The surge in solo dining aligns with shifting global lifestyle trends, particularly the increase in single-person households. Restaurants, in response, are adapting to cater to this growing demographic. Yet, understanding the nuances of solo diners’ experiences remains a challenge for the hospitality industry.
The study, conducted with 403 Korean solo diners, utilised structural equation modelling to analyse the data. Key findings suggest that the dining atmosphere significantly influences solo diners’ positive emotions but not their negative ones. Interestingly, interactions with staff and other guests predominantly affected negative emotions, highlighting the complexity of the solo dining experience.
The findings were published in the International Journal of Contemporary Hospitality Management.
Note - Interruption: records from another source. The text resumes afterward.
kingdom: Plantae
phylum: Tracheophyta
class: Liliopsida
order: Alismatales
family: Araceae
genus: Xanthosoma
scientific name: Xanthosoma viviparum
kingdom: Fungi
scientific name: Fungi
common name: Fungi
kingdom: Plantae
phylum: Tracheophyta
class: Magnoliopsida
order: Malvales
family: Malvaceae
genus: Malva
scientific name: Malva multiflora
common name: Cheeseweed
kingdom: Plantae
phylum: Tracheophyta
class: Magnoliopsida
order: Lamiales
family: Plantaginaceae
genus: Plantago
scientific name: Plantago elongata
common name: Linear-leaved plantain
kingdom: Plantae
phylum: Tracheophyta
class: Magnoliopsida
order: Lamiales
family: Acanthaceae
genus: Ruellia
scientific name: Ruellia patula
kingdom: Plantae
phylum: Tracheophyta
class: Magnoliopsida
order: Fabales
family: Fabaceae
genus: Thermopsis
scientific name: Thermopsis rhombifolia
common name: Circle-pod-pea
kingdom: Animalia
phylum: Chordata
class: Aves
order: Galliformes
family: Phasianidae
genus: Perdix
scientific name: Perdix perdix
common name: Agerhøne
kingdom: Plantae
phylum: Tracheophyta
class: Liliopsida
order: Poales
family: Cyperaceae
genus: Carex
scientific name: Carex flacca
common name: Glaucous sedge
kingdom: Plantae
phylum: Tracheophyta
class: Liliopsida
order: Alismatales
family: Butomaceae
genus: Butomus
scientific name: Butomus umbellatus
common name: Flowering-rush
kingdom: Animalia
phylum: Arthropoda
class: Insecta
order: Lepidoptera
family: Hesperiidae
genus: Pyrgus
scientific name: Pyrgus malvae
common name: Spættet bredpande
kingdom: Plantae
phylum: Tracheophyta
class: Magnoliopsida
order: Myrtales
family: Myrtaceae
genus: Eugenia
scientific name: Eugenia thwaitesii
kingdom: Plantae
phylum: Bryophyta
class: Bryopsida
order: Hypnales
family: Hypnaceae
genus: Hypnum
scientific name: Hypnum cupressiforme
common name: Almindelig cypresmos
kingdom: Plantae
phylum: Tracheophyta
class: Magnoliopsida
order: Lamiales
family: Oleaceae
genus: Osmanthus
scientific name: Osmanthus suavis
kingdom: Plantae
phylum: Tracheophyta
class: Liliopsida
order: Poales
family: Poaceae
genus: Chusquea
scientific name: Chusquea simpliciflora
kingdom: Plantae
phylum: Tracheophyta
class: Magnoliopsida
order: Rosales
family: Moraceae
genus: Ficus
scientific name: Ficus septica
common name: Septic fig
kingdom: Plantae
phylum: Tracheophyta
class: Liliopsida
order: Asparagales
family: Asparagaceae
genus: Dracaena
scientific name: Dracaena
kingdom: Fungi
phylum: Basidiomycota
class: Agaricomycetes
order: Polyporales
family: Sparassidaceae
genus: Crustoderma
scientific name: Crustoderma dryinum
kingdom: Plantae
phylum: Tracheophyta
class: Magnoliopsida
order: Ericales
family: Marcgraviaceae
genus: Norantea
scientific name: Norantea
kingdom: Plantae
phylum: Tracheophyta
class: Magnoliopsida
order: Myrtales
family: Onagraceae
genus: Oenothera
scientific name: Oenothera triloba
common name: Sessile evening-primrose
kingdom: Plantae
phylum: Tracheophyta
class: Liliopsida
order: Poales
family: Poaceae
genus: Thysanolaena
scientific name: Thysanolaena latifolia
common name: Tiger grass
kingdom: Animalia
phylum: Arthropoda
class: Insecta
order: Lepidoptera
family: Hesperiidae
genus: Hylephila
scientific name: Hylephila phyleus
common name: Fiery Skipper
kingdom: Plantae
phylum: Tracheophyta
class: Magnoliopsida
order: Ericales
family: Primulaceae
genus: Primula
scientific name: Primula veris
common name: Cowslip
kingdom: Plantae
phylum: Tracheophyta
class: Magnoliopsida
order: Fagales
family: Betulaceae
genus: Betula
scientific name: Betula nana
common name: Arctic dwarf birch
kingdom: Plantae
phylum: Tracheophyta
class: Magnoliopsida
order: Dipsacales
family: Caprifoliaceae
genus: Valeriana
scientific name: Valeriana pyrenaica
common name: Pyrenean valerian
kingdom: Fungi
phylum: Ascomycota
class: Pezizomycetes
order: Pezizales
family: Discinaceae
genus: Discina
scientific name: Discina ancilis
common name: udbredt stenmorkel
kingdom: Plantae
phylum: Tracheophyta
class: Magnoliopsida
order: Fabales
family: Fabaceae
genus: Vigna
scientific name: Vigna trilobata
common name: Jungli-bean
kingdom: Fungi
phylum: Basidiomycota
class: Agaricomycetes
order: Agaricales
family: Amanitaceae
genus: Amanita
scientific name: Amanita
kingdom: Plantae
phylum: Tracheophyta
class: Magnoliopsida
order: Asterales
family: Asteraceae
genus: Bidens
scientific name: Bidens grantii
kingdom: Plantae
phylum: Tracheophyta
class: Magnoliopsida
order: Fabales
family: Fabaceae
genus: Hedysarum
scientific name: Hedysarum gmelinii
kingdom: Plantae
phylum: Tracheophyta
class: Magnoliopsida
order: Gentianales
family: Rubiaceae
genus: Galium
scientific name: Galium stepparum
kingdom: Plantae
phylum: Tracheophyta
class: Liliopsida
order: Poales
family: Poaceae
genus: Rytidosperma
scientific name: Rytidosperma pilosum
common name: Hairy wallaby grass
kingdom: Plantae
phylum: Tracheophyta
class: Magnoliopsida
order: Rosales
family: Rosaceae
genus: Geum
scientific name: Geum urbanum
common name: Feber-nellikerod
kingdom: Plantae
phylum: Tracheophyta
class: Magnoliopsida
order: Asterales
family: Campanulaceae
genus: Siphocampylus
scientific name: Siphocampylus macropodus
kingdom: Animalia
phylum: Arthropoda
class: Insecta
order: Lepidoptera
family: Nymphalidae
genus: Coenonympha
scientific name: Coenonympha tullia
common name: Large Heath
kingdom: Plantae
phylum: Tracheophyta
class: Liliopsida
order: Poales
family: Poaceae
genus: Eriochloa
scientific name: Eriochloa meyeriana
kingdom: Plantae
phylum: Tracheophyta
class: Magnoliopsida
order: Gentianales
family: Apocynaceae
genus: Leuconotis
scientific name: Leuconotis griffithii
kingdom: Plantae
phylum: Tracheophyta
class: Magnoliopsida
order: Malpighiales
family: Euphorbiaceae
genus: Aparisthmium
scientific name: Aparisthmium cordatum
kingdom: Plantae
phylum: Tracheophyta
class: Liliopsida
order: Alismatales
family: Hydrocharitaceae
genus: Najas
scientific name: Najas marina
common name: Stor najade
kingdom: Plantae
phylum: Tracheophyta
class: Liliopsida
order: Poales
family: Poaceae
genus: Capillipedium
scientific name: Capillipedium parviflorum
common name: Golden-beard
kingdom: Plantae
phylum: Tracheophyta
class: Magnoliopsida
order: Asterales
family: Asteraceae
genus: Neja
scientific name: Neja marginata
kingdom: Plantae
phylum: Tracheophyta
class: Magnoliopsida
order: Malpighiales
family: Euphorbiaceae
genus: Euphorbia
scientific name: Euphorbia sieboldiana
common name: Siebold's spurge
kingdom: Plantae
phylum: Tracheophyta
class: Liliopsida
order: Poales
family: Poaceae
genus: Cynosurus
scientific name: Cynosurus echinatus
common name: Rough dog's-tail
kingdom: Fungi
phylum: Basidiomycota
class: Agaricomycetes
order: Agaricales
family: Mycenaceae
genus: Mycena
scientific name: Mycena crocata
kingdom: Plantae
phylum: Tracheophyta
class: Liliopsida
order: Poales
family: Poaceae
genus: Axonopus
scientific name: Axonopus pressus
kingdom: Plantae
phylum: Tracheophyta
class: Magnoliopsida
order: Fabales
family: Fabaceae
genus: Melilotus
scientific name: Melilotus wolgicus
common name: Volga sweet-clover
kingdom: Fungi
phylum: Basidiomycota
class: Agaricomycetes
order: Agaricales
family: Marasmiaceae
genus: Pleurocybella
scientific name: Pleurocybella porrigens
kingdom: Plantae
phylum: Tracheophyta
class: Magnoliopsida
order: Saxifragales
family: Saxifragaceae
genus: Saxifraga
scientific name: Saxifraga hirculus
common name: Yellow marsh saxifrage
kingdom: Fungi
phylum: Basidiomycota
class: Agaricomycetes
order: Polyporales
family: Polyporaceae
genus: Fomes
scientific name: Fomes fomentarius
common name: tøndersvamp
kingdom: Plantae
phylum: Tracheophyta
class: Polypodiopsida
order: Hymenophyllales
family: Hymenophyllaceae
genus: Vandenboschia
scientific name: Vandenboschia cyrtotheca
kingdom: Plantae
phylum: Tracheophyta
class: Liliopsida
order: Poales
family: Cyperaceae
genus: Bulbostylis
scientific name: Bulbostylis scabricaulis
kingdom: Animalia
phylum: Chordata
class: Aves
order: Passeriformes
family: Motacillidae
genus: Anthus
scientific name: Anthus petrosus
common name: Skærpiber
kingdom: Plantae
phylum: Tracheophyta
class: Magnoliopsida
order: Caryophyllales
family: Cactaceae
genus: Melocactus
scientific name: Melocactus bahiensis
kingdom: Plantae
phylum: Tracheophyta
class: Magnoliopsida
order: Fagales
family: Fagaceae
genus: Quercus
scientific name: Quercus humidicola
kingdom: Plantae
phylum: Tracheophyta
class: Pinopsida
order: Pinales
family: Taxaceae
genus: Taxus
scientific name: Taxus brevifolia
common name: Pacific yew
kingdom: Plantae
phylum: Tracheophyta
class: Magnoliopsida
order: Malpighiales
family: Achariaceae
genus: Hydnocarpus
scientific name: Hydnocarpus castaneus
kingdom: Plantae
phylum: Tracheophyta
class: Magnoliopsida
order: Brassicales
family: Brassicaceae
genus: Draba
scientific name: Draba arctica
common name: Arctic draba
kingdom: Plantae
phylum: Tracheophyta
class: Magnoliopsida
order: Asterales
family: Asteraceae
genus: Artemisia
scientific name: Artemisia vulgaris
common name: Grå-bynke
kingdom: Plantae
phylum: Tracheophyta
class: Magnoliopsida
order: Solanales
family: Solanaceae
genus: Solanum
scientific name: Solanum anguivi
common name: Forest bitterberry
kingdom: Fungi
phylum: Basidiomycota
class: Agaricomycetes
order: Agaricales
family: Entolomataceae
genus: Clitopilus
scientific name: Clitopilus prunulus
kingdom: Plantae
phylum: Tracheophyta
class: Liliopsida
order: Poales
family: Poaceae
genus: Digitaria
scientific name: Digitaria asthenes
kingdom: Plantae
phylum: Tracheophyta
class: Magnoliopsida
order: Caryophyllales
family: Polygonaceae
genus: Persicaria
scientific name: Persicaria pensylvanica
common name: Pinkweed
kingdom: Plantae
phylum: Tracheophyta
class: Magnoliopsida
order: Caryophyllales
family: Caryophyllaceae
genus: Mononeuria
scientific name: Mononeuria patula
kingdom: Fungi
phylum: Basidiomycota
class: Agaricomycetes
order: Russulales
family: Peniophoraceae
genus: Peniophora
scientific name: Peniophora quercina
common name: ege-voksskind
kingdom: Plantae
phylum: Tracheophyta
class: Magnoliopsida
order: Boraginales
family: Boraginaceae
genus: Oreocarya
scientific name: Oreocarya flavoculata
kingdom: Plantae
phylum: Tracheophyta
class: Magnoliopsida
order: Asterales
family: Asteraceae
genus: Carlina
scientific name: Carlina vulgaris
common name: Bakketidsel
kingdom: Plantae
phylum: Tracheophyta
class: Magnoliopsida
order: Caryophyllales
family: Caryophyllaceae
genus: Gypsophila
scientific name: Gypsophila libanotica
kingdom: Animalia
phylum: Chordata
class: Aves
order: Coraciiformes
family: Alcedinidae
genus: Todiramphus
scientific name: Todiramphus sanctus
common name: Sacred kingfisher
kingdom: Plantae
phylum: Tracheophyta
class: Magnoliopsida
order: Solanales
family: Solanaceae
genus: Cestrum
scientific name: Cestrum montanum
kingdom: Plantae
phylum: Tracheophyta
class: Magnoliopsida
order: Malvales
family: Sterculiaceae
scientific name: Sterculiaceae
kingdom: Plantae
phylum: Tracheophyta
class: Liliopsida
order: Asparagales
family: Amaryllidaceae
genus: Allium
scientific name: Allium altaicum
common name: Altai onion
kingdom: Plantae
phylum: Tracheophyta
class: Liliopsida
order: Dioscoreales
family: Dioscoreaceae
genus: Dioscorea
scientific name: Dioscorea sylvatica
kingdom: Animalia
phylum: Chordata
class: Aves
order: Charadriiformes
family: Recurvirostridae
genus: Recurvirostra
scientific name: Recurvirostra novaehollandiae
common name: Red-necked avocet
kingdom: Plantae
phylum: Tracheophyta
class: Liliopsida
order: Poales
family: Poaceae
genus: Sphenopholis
The research underscores the significance of restaurant “experienscape” – an amalgam of sensory, functional, social, and hospitality elements – in shaping a solo diner’s emotional response. For instance, the sensory appeal of food impacts both positive and negative emotions, while the fairness of employee interactions mainly affects negative feelings.
One of the study’s striking revelations is the moderating effect of public self-consciousness (PSC) and solo dining willingness on these relationships. Individuals with high PSC, who are more aware of others’ perceptions, show different emotional responses to the dining atmosphere compared to those with lower PSC. Similarly, the willingness to dine alone alters how sensory aspects of food are perceived emotionally.
These findings have significant practical implications for restaurant managers and the hospitality industry at large. Creating a welcoming and comfortable environment for solo diners, who are now a significant market segment, is crucial. Training staff to provide fair and respectful service to all customers, regardless of their dining party size, can significantly enhance a solo diner’s experience and satisfaction.
The study’s results also pave the way for future research, particularly exploring the varying needs of solo diners from different cultural backgrounds. While this study focused on Korean solo diners, the insights gained are applicable globally, given the universal rise of solo dining.